19 mars 2022
Preview : édito “L’histoire, aller-retour”
Par Catherine Millet.
Article en avant-première, édito artpress n°498, avril 2022, p. 5.
Notre numéro d’avril paraîtra dans une semaine. En avant-première, nous en publions ici l’édito, écrit en réaction à la guerre en Ukraine. Article disponible gratuitement jusqu’à sa sortie en kiosques le 22 mars prochain.
En avril 1989, grâce à trois audacieuses collaboratrices, Iana Claverie, Anka Ptaszkowska, Wioletta Miskiewicz, pour lesquelles l’obtention de visas pour Moscou n’avait pas été une mince affaire, nous avions réalisé un important dossier sur une scène artistique soviétique qui s’ébrouait après une longue hibernation. C’était l’heure du “dégel”, de la “glasnost” voulue par Mikhaïl Gorbatchev. Je me souviens de notre émotion lorsque nous avons accueilli à Paris, au moment de la sortie du numéro, Leonid Bajanov qui avait participé à ce dossier. Historien et critique d’art, il était un acteur important dans la mise en place des nouvelles associations d’artistes indépendantes. Il n’est pas inutile ici de rappeler le rôle joué par le monde de l’art contemporain, ce que les artistes soviétiques, mieux informés, pouvaient y puiser, et l’intérêt que ce monde de l’art, et son marché, en retour, leur portaient. Une des finalités de notre dossier de 1989 était d’interroger les artistes sur cette situation paradoxale. Je crois bien que ce séjour de Bajanov à Paris était sa première incursion en Occident. Peu de temps après, il fut nommé vice-ministre de la culture. Entre-temps, cinq mois après notre numéro, le mur de Berlin était “tombé”.
Aurions-nous pu alors imaginer qu’un jour nous assisterions à l’invasion d’un pays indépendant par l’armée de ce qui serait redevenu la Russie et que dirige en dictateur un surgeon du KGB, nostalgique de l’Union soviétique ? Nous n’avions qu’une pensée : un espoir était en train de se réaliser qui avait été porté depuis longtemps, notamment par les voix de ceux qu’on appelait les dissidents et dont nous nous étions souvent fait l’écho. Qui aurait cru que 31 ans après la dissolution de l’Union soviétique (mais pour le centenaire de sa création), un peuple en Europe, le peuple ukrainien, devrait affronter les bombes et les exactions, dormir dans les abris ou fuir, ou, pour ceux qui le peuvent, prendre les armes pour défendre leur liberté ?

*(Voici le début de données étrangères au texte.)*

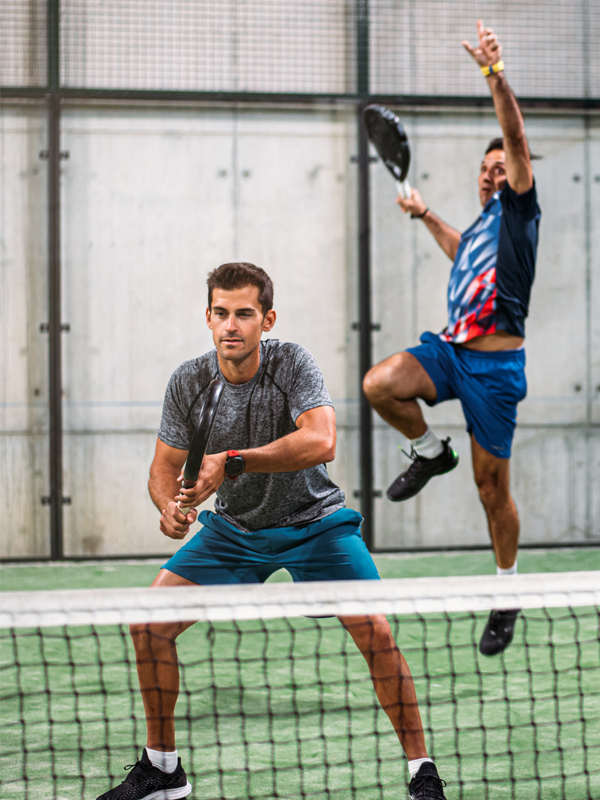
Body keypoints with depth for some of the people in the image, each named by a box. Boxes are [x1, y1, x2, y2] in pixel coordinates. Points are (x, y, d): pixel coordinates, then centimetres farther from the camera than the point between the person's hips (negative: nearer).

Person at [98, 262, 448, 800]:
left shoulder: (293, 364, -22)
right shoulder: (189, 382, -12)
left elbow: (320, 442, -38)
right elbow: (165, 466, -3)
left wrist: (232, 462, -44)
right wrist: (170, 505, -26)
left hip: (314, 522, -3)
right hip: (233, 528, 4)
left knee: (376, 633, -20)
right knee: (149, 626, -8)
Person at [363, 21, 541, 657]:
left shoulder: (517, 210, 0)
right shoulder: (480, 224, 21)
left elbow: (516, 136, -16)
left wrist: (496, 75, -26)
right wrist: (426, 217, 42)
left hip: (495, 363, -6)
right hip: (451, 348, 6)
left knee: (493, 488, 0)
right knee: (379, 383, -24)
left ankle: (507, 589, 18)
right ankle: (430, 450, 5)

En 30 ans, en Occident, le monde de l’art a connu un formidable essor et garanti la très grande liberté des artistes. artpress y participe, mais en ayant à cœur de rester attentif aux artistes et aux intellectuels dont les conditions de travail ne sont pas aussi favorables que dans nos contrées. Ainsi, en 1994, avons-nous publié un dossier sur les artistes qui venaient de traverser la guerre dans l’ex-Yougoslavie, ou, dans un tout autre contexte, consacré un numéro spécial, en 2009, aux artistes iraniens.
Très récemment, en janvier dernier, à la suite du mouvement de protestation réprimé de manière si disproportionnée en Biélorussie, nous présentions le travail d’artistes dont certains avaient dû quitter leur pays pour éviter la prison ou tout simplement continuer à travailler. C’est une jeune historienne de l’art ukrainienne, Halya Vroublevska, qui nous faisait découvrir les expositions et les actions de jeunes artistes biélorusses qui avaient trouvé refuge à Kyiv où les accueillaient des amis, artistes et intellectuels, leur permettant de continuer à s’exprimer. À l’heure où j’écris ces lignes, quel est le sort de ces Biélorusses qui fuyaient et de ces Ukrainiens qui devront peut-être fuir ? Et qu’est-ce que cette sorte d’organisation supranationale qu’est le monde de l’art contemporain pourra faire pour leur venir en aide ?
Catherine Millet
Couv. : Jana Chostak, A Minute of Shouting for Belarus, 2020-21, performance, vidéo, 10 min.